As Elizabeth grew older, she came to know what it meant to be the daughter of Sam Roffe. Just as her mother had been an emotional victim of the company, so was Elizabeth. If she had no family life, it was because there was no family, only the paid surrogates and the distant figure of the man who had fathered her, who seemed to have no interest in her, only in the company. Patricia had been able to accept her situation, but for the child it was torment. Elizabeth felt unwanted and unloved, and did not know how to cope with her despair, and in the end she blamed herself for being unlovable. She tried desperately to win the affection of her father. When Elizabeth was old enough to go to school, she made things for him in class, childish drawings and watercolor paintings and lopsided ashtrays, and she would guard them fiercely, waiting for him to return from one of his trips, so that she could surprise him, please him, hear him say, It’s beautiful, Elizabeth. You’re very talented.

When he returned, Elizabeth would present her love offering, and her father would glance at it absently and nod, or shake his head. “You’ll never be an artist, will you?”

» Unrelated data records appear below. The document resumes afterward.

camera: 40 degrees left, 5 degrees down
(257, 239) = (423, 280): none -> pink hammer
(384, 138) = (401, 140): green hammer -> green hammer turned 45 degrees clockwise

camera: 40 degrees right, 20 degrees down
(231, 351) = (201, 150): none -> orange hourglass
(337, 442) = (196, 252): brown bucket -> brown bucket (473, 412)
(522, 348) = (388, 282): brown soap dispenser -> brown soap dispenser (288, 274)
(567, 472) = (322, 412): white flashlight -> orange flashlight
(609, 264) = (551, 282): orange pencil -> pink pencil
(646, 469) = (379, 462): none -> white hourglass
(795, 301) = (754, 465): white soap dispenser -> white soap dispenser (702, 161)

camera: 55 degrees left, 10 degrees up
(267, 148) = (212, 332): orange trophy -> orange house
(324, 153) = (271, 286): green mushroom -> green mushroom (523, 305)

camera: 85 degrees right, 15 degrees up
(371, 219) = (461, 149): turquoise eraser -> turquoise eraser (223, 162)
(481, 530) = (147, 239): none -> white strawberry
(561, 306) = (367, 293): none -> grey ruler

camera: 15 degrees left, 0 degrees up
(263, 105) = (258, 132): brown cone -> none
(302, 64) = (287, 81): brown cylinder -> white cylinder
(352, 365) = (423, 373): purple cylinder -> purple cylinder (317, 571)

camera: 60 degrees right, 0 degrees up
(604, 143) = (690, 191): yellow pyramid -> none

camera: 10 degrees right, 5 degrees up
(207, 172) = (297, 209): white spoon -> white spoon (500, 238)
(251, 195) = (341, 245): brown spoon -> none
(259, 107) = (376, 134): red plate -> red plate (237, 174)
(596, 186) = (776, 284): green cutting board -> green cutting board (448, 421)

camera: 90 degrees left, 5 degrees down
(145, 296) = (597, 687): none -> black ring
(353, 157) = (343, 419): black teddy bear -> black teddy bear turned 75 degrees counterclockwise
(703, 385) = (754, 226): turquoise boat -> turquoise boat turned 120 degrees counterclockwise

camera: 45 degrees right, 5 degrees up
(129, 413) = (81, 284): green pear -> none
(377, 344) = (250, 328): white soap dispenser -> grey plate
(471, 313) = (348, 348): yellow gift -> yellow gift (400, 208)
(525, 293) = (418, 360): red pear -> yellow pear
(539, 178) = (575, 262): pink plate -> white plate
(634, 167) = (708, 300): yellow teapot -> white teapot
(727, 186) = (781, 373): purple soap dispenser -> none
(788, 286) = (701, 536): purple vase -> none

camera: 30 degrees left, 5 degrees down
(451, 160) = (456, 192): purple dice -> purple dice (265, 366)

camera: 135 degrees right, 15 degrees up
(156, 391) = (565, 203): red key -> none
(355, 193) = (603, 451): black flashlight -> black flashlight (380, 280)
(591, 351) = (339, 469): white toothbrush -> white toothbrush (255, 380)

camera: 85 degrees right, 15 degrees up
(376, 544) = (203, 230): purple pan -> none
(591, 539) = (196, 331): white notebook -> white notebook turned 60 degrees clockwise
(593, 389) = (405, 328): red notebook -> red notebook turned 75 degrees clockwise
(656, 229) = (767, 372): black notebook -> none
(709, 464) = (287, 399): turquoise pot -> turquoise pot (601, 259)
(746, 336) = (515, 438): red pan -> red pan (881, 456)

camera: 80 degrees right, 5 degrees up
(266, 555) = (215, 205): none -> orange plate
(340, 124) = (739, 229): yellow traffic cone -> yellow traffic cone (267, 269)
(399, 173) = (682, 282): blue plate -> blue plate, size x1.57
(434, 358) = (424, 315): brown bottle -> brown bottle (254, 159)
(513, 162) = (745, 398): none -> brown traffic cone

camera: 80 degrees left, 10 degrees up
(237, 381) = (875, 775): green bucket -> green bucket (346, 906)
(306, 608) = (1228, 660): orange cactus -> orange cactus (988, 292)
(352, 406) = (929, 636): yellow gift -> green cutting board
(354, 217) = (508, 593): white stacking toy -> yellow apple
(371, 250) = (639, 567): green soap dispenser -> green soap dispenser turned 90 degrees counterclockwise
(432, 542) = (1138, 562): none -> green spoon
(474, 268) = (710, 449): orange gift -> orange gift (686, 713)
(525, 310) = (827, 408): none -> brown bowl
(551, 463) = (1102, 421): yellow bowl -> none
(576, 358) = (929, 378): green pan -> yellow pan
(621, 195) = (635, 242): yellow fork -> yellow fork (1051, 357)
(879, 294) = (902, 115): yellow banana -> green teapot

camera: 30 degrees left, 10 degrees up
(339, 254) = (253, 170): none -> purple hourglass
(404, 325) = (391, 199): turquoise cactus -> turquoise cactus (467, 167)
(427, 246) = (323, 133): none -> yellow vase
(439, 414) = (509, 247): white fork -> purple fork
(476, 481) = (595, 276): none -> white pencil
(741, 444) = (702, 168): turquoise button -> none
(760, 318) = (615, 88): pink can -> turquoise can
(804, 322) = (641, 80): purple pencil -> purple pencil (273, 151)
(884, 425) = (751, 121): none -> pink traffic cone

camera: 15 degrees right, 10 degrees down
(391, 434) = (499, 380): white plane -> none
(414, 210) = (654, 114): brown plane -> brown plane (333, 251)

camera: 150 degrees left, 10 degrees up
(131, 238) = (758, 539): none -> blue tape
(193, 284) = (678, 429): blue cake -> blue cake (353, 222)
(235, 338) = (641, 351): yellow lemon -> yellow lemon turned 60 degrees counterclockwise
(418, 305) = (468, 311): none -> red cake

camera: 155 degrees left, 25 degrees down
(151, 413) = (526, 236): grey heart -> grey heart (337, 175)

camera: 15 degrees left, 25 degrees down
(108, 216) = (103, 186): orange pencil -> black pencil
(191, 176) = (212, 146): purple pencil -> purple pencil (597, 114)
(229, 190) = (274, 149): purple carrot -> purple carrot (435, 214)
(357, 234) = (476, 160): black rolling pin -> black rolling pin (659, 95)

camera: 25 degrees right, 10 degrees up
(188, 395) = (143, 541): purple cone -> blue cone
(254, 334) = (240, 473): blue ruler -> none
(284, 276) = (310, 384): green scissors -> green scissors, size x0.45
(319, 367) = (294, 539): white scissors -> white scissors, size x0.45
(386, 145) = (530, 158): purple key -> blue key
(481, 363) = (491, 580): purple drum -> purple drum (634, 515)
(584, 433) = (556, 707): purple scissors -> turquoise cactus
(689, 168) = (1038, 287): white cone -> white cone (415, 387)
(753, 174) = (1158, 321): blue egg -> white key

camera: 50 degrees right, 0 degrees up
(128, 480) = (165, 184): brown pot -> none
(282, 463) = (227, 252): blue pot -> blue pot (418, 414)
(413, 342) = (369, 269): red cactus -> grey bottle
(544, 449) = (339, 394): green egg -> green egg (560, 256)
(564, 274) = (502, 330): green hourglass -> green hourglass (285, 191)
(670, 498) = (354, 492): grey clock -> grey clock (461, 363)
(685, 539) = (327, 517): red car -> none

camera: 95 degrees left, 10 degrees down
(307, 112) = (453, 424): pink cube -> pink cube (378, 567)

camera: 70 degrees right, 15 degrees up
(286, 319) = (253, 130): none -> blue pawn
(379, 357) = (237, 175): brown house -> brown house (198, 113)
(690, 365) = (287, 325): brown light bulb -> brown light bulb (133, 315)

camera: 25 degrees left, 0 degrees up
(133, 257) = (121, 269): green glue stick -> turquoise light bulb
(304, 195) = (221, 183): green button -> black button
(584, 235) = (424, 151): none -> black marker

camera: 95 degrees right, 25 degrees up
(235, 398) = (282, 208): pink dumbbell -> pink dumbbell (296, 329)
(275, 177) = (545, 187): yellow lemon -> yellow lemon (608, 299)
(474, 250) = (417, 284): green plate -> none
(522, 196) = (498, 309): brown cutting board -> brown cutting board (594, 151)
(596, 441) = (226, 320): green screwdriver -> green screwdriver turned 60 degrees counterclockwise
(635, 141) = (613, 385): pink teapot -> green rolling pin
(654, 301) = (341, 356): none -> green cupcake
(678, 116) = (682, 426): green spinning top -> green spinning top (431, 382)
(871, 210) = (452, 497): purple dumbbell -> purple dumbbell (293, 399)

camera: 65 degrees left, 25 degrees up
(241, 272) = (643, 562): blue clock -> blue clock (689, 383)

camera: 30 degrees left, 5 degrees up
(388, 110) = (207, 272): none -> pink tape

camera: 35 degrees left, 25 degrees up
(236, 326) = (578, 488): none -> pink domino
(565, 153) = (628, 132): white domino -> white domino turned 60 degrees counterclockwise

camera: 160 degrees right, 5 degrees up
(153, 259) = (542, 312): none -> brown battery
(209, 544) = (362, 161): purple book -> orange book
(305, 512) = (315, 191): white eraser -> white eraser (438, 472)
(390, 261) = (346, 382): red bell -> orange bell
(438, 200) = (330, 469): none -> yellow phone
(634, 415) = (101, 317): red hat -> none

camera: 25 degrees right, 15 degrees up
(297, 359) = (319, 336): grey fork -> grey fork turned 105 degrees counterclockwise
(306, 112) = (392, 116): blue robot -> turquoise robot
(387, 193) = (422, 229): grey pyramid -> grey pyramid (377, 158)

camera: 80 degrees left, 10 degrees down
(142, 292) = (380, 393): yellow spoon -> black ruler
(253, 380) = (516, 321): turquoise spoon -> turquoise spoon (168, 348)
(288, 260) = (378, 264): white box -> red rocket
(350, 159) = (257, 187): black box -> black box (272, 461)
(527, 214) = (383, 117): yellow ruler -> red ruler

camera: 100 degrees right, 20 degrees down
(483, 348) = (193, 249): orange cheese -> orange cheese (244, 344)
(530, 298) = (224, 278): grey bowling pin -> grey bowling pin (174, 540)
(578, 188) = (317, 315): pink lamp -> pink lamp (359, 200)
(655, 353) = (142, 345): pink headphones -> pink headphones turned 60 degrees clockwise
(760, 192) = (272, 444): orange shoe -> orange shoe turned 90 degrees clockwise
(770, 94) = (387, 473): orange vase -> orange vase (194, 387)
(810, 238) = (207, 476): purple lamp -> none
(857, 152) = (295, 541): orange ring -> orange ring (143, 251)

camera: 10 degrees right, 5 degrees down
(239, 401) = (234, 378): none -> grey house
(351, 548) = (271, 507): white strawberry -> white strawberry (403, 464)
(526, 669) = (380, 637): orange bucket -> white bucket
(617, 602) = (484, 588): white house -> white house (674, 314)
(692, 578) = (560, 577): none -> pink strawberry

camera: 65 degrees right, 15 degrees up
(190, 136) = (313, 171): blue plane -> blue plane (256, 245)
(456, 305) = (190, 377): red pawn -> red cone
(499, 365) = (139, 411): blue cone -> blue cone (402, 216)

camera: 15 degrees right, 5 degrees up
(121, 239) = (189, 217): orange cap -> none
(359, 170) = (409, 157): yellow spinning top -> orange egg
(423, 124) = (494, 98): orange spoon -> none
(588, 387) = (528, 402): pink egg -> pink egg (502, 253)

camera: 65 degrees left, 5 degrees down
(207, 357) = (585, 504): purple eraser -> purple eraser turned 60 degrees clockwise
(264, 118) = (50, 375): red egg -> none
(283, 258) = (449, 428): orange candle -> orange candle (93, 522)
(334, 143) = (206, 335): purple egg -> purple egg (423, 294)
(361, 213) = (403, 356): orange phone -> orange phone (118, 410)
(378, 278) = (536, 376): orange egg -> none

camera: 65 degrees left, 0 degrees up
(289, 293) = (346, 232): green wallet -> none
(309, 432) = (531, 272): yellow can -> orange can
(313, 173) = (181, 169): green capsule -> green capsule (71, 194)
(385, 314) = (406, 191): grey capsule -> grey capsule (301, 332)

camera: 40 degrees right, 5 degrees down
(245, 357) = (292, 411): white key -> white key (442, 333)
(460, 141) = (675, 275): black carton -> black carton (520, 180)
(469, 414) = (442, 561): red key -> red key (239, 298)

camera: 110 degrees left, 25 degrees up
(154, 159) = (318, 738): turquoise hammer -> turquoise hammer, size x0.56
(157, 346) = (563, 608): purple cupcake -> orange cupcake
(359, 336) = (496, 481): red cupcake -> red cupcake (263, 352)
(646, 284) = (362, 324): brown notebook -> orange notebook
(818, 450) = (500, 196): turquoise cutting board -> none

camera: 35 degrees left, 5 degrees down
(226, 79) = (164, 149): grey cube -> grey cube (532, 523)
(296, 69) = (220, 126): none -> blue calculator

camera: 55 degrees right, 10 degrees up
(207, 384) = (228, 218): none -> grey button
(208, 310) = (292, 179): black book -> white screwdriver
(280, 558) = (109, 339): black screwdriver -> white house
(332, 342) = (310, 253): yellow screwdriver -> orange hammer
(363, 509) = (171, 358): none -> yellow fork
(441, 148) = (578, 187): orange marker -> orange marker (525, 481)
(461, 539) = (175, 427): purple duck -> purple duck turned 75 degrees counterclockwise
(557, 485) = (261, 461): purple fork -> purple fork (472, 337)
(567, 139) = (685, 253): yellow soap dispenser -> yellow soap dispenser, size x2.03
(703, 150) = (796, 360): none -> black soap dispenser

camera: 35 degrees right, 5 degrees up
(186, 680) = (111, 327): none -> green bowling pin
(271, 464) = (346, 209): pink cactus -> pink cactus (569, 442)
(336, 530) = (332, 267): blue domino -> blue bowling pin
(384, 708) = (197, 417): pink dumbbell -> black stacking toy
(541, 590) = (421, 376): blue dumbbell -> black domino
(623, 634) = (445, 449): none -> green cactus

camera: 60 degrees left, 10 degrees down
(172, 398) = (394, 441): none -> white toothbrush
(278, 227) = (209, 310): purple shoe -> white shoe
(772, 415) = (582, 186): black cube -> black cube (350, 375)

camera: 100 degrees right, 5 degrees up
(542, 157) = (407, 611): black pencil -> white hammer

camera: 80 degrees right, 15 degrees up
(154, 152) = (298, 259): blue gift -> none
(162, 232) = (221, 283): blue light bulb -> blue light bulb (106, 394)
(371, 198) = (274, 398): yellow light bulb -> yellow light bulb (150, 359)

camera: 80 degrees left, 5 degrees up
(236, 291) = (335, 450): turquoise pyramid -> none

Sometimes Elizabeth would awaken in the middle of the night, and walk down the long winding staircase of the Beekman Place apartment and through the large cavernous hall that led to her father’s study. She would step into the empty room as if she were entering a shrine. This was his room, where he worked and signed important pieces of paper and ran the world. Elizabeth would walk over to his enormous leather-topped desk and slowly rub her hands across it. Then she would move behind the desk and sit in his leather chair. She felt closer to her father there. It was as though by being where he was, sitting where he sat, she could become a part of him. She would hold imaginary conversations with him, and he would listen, interested and caring as she poured out her problems. One night, as Elizabeth sat at his desk in the dark, the lights in the room suddenly came on. Her father was standing in the doorway. He looked at Elizabeth seated behind his desk, clad in a thin nightgown, and said, “What are you doing here alone in the dark?” And he scooped her up in his arms and carried her upstairs, to her bed, and Elizabeth had lain awake all night, thinking about how her father had held her.

After that, she went downstairs every night and sat in his office waiting for him to come and get her, but it never happened again.

No one discussed Elizabeth’s mother with her, but there was a beautiful full-length portrait of Patricia Roffe hanging in the reception hall, and Elizabeth would stare at it by the hour. Then she would turn to her mirror. Ugly. They had put braces on her teeth, and she looked like a gargoyle. No wonder my father isn’t interested in me, Elizabeth thought.

Overnight she developed an insatiable appetite, and began to gain weight. For she had arrived at a wonderful truth: if she were fat and ugly, no one would expect her to look like her mother.

When Elizabeth was twelve years old, she attended an exclusive private school on the East Side of Manhattan, in the upper seventies. She would arrive in a chauffeur-driven Rolls-Royce, walk into her classes and sit there, withdrawn and silent, ignoring everyone around her. She never volunteered to answer a question. And when she was called upon, she never seemed to know the answer. Her teachers soon got in the habit of ignoring her. They discussed Elizabeth among themselves and unanimously agreed that she was the most spoiled child they had ever seen. In a confidential year-end report to the headmistress, Elizabeth’s homeroom teacher wrote:

We have been able to make no progress with Elizabeth Roffe. She is aloof from her classmates and refuses to participate in any of the group activities. She has made no friends at school. Her grades are unsatisfactory, but it is difficult to tell if this is because she makes no effort, or because she is unable to handle the assignments. She is arrogant and egotistical. Were it not for the fact that her father is a major benefactor of this school, I would strongly recommend expelling her.